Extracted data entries
▶
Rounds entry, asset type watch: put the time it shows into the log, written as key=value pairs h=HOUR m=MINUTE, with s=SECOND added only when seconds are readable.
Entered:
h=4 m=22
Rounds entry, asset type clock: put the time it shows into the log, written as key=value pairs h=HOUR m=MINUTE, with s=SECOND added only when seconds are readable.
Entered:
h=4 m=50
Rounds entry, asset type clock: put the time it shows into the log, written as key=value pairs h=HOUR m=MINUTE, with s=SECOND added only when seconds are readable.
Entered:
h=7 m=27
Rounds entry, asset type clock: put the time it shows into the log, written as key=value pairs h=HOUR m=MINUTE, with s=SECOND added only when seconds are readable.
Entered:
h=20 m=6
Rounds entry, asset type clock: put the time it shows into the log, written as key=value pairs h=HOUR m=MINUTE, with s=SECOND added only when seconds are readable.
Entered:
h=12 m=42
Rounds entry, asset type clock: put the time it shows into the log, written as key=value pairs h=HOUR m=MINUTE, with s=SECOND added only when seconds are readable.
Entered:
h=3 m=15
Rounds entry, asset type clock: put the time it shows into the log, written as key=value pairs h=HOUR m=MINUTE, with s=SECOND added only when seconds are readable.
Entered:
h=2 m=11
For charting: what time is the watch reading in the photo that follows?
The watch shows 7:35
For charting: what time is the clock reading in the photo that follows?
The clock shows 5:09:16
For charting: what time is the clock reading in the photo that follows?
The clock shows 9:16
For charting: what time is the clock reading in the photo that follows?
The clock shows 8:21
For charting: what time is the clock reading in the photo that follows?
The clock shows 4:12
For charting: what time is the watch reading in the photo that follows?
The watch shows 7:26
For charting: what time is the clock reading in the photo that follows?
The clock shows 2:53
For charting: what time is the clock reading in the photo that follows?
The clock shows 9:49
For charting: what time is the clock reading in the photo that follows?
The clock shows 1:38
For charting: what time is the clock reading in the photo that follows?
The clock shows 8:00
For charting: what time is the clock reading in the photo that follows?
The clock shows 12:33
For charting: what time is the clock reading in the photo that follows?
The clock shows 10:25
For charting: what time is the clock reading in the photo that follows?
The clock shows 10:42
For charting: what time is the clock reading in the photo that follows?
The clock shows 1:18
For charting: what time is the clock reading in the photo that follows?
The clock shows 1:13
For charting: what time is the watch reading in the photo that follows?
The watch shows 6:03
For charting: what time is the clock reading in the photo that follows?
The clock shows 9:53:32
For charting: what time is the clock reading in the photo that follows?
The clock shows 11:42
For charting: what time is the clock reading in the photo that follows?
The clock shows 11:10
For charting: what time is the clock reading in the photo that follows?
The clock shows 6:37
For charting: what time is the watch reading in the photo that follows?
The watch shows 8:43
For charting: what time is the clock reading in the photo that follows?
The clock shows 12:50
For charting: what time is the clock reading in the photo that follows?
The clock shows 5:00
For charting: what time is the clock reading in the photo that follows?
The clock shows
◀
● INSTRUCTION: Render the lines above as a Markdown table with two columns, "No." for the row number and "Line" for the line itself, leaving out any blank lines.

● FINISHED TASK:
| No. | Line |
|---|---|
| 1 | Rounds entry, asset type watch: put the time it shows into the log, written as key=value pairs h=HOUR m=MINUTE, with s=SECOND added only when seconds are readable. |
| 2 | Entered: |
| 3 | h=4 m=22 |
| 4 | Rounds entry, asset type clock: put the time it shows into the log, written as key=value pairs h=HOUR m=MINUTE, with s=SECOND added only when seconds are readable. |
| 5 | Entered: |
| 6 | h=4 m=50 |
| 7 | Rounds entry, asset type clock: put the time it shows into the log, written as key=value pairs h=HOUR m=MINUTE, with s=SECOND added only when seconds are readable. |
| 8 | Entered: |
| 9 | h=7 m=27 |
| 10 | Rounds entry, asset type clock: put the time it shows into the log, written as key=value pairs h=HOUR m=MINUTE, with s=SECOND added only when seconds are readable. |
| 11 | Entered: |
| 12 | h=20 m=6 |
| 13 | Rounds entry, asset type clock: put the time it shows into the log, written as key=value pairs h=HOUR m=MINUTE, with s=SECOND added only when seconds are readable. |
| 14 | Entered: |
| 15 | h=12 m=42 |
| 16 | Rounds entry, asset type clock: put the time it shows into the log, written as key=value pairs h=HOUR m=MINUTE, with s=SECOND added only when seconds are readable. |
| 17 | Entered: |
| 18 | h=3 m=15 |
| 19 | Rounds entry, asset type clock: put the time it shows into the log, written as key=value pairs h=HOUR m=MINUTE, with s=SECOND added only when seconds are readable. |
| 20 | Entered: |
| 21 | h=2 m=11 |
| 22 | For charting: what time is the watch reading in the photo that follows? |
| 23 | The watch shows 7:35 |
| 24 | For charting: what time is the clock reading in the photo that follows? |
| 25 | The clock shows 5:09:16 |
| 26 | For charting: what time is the clock reading in the photo that follows? |
| 27 | The clock shows 9:16 |
| 28 | For charting: what time is the clock reading in the photo that follows? |
| 29 | The clock shows 8:21 |
| 30 | For charting: what time is the clock reading in the photo that follows? |
| 31 | The clock shows 4:12 |
| 32 | For charting: what time is the watch reading in the photo that follows? |
| 33 | The watch shows 7:26 |
| 34 | For charting: what time is the clock reading in the photo that follows? |
| 35 | The clock shows 2:53 |
| 36 | For charting: what time is the clock reading in the photo that follows? |
| 37 | The clock shows 9:49 |
| 38 | For charting: what time is the clock reading in the photo that follows? |
| 39 | The clock shows 1:38 |
| 40 | For charting: what time is the clock reading in the photo that follows? |
| 41 | The clock shows 8:00 |
| 42 | For charting: what time is the clock reading in the photo that follows? |
| 43 | The clock shows 12:33 |
| 44 | For charting: what time is the clock reading in the photo that follows? |
| 45 | The clock shows 10:25 |
| 46 | For charting: what time is the clock reading in the photo that follows? |
| 47 | The clock shows 10:42 |
| 48 | For charting: what time is the clock reading in the photo that follows? |
| 49 | The clock shows 1:18 |
| 50 | For charting: what time is the clock reading in the photo that follows? |
| 51 | The clock shows 1:13 |
| 52 | For charting: what time is the watch reading in the photo that follows? |
| 53 | The watch shows 6:03 |
| 54 | For charting: what time is the clock reading in the photo that follows? |
| 55 | The clock shows 9:53:32 |
| 56 | For charting: what time is the clock reading in the photo that follows? |
| 57 | The clock shows 11:42 |
| 58 | For charting: what time is the clock reading in the photo that follows? |
| 59 | The clock shows 11:10 |
| 60 | For charting: what time is the clock reading in the photo that follows? |
| 61 | The clock shows 6:37 |
| 62 | For charting: what time is the watch reading in the photo that follows? |
| 63 | The watch shows 8:43 |
| 64 | For charting: what time is the clock reading in the photo that follows? |
| 65 | The clock shows 12:50 |
| 66 | For charting: what time is the clock reading in the photo that follows? |
| 67 | The clock shows 5:00 |
| 68 | For charting: what time is the clock reading in the photo that follows? |
| 69 | The clock shows |